** Provided material follows **
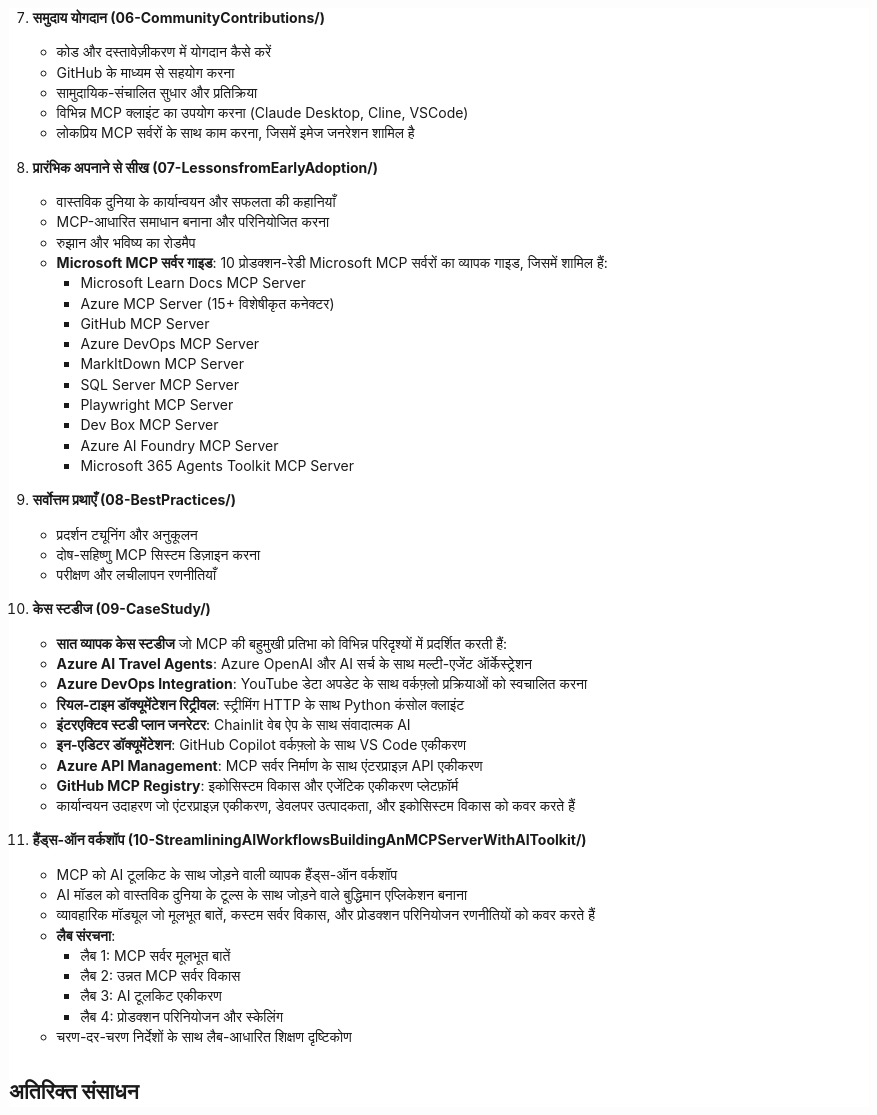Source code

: 7. **समुदाय योगदान (06-CommunityContributions/)**
   - कोड और दस्तावेज़ीकरण में योगदान कैसे करें
   - GitHub के माध्यम से सहयोग करना
   - सामुदायिक-संचालित सुधार और प्रतिक्रिया
   - विभिन्न MCP क्लाइंट का उपयोग करना (Claude Desktop, Cline, VSCode)
   - लोकप्रिय MCP सर्वरों के साथ काम करना, जिसमें इमेज जनरेशन शामिल है

8. **प्रारंभिक अपनाने से सीख (07-LessonsfromEarlyAdoption/)**
   - वास्तविक दुनिया के कार्यान्वयन और सफलता की कहानियाँ
   - MCP-आधारित समाधान बनाना और परिनियोजित करना
   - रुझान और भविष्य का रोडमैप
   - **Microsoft MCP सर्वर गाइड**: 10 प्रोडक्शन-रेडी Microsoft MCP सर्वरों का व्यापक गाइड, जिसमें शामिल हैं:
     - Microsoft Learn Docs MCP Server
     - Azure MCP Server (15+ विशेषीकृत कनेक्टर)
     - GitHub MCP Server
     - Azure DevOps MCP Server
     - MarkItDown MCP Server
     - SQL Server MCP Server
     - Playwright MCP Server
     - Dev Box MCP Server
     - Azure AI Foundry MCP Server
     - Microsoft 365 Agents Toolkit MCP Server

9. **सर्वोत्तम प्रथाएँ (08-BestPractices/)**
   - प्रदर्शन ट्यूनिंग और अनुकूलन
   - दोष-सहिष्णु MCP सिस्टम डिज़ाइन करना
   - परीक्षण और लचीलापन रणनीतियाँ

10. **केस स्टडीज (09-CaseStudy/)**
    - **सात व्यापक केस स्टडीज** जो MCP की बहुमुखी प्रतिभा को विभिन्न परिदृश्यों में प्रदर्शित करती हैं:
    - **Azure AI Travel Agents**: Azure OpenAI और AI सर्च के साथ मल्टी-एजेंट ऑर्केस्ट्रेशन
    - **Azure DevOps Integration**: YouTube डेटा अपडेट के साथ वर्कफ़्लो प्रक्रियाओं को स्वचालित करना
    - **रियल-टाइम डॉक्यूमेंटेशन रिट्रीवल**: स्ट्रीमिंग HTTP के साथ Python कंसोल क्लाइंट
    - **इंटरएक्टिव स्टडी प्लान जनरेटर**: Chainlit वेब ऐप के साथ संवादात्मक AI
    - **इन-एडिटर डॉक्यूमेंटेशन**: GitHub Copilot वर्कफ़्लो के साथ VS Code एकीकरण
    - **Azure API Management**: MCP सर्वर निर्माण के साथ एंटरप्राइज़ API एकीकरण
    - **GitHub MCP Registry**: इकोसिस्टम विकास और एजेंटिक एकीकरण प्लेटफ़ॉर्म
    - कार्यान्वयन उदाहरण जो एंटरप्राइज़ एकीकरण, डेवलपर उत्पादकता, और इकोसिस्टम विकास को कवर करते हैं

11. **हैंड्स-ऑन वर्कशॉप (10-StreamliningAIWorkflowsBuildingAnMCPServerWithAIToolkit/)**
    - MCP को AI टूलकिट के साथ जोड़ने वाली व्यापक हैंड्स-ऑन वर्कशॉप
    - AI मॉडल को वास्तविक दुनिया के टूल्स के साथ जोड़ने वाले बुद्धिमान एप्लिकेशन बनाना
    - व्यावहारिक मॉड्यूल जो मूलभूत बातें, कस्टम सर्वर विकास, और प्रोडक्शन परिनियोजन रणनीतियों को कवर करते हैं
    - **लैब संरचना**:
      - लैब 1: MCP सर्वर मूलभूत बातें
      - लैब 2: उन्नत MCP सर्वर विकास
      - लैब 3: AI टूलकिट एकीकरण
      - लैब 4: प्रोडक्शन परिनियोजन और स्केलिंग
    - चरण-दर-चरण निर्देशों के साथ लैब-आधारित शिक्षण दृष्टिकोण

## अतिरिक्त संसाधन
** End of Provided material **
**Action item:** Take the records above and transcribe them exactly, dropping every picture.

**Your response:**
Source code

: 7. **समुदाय योगदान (06-CommunityContributions/)**
   - कोड और दस्तावेज़ीकरण में योगदान कैसे करें
   - GitHub के माध्यम से सहयोग करना
   - सामुदायिक-संचालित सुधार और प्रतिक्रिया
   - विभिन्न MCP क्लाइंट का उपयोग करना (Claude Desktop, Cline, VSCode)
   - लोकप्रिय MCP सर्वरों के साथ काम करना, जिसमें इमेज जनरेशन शामिल है

8. **प्रारंभिक अपनाने से सीख (07-LessonsfromEarlyAdoption/)**
   - वास्तविक दुनिया के कार्यान्वयन और सफलता की कहानियाँ
   - MCP-आधारित समाधान बनाना और परिनियोजित करना
   - रुझान और भविष्य का रोडमैप
   - **Microsoft MCP सर्वर गाइड**: 10 प्रोडक्शन-रेडी Microsoft MCP सर्वरों का व्यापक गाइड, जिसमें शामिल हैं:
     - Microsoft Learn Docs MCP Server
     - Azure MCP Server (15+ विशेषीकृत कनेक्टर)
     - GitHub MCP Server
     - Azure DevOps MCP Server
     - MarkItDown MCP Server
     - SQL Server MCP Server
     - Playwright MCP Server
     - Dev Box MCP Server
     - Azure AI Foundry MCP Server
     - Microsoft 365 Agents Toolkit MCP Server

9. **सर्वोत्तम प्रथाएँ (08-BestPractices/)**
   - प्रदर्शन ट्यूनिंग और अनुकूलन
   - दोष-सहिष्णु MCP सिस्टम डिज़ाइन करना
   - परीक्षण और लचीलापन रणनीतियाँ

10. **केस स्टडीज (09-CaseStudy/)**
    - **सात व्यापक केस स्टडीज** जो MCP की बहुमुखी प्रतिभा को विभिन्न परिदृश्यों में प्रदर्शित करती हैं:
    - **Azure AI Travel Agents**: Azure OpenAI और AI सर्च के साथ मल्टी-एजेंट ऑर्केस्ट्रेशन
    - **Azure DevOps Integration**: YouTube डेटा अपडेट के साथ वर्कफ़्लो प्रक्रियाओं को स्वचालित करना
    - **रियल-टाइम डॉक्यूमेंटेशन रिट्रीवल**: स्ट्रीमिंग HTTP के साथ Python कंसोल क्लाइंट
    - **इंटरएक्टिव स्टडी प्लान जनरेटर**: Chainlit वेब ऐप के साथ संवादात्मक AI
    - **इन-एडिटर डॉक्यूमेंटेशन**: GitHub Copilot वर्कफ़्लो के साथ VS Code एकीकरण
    - **Azure API Management**: MCP सर्वर निर्माण के साथ एंटरप्राइज़ API एकीकरण
    - **GitHub MCP Registry**: इकोसिस्टम विकास और एजेंटिक एकीकरण प्लेटफ़ॉर्म
    - कार्यान्वयन उदाहरण जो एंटरप्राइज़ एकीकरण, डेवलपर उत्पादकता, और इकोसिस्टम विकास को कवर करते हैं

11. **हैंड्स-ऑन वर्कशॉप (10-StreamliningAIWorkflowsBuildingAnMCPServerWithAIToolkit/)**
    - MCP को AI टूलकिट के साथ जोड़ने वाली व्यापक हैंड्स-ऑन वर्कशॉप
    - AI मॉडल को वास्तविक दुनिया के टूल्स के साथ जोड़ने वाले बुद्धिमान एप्लिकेशन बनाना
    - व्यावहारिक मॉड्यूल जो मूलभूत बातें, कस्टम सर्वर विकास, और प्रोडक्शन परिनियोजन रणनीतियों को कवर करते हैं
    - **लैब संरचना**:
      - लैब 1: MCP सर्वर मूलभूत बातें
      - लैब 2: उन्नत MCP सर्वर विकास
      - लैब 3: AI टूलकिट एकीकरण
      - लैब 4: प्रोडक्शन परिनियोजन और स्केलिंग
    - चरण-दर-चरण निर्देशों के साथ लैब-आधारित शिक्षण दृष्टिकोण

## अतिरिक्त संसाधन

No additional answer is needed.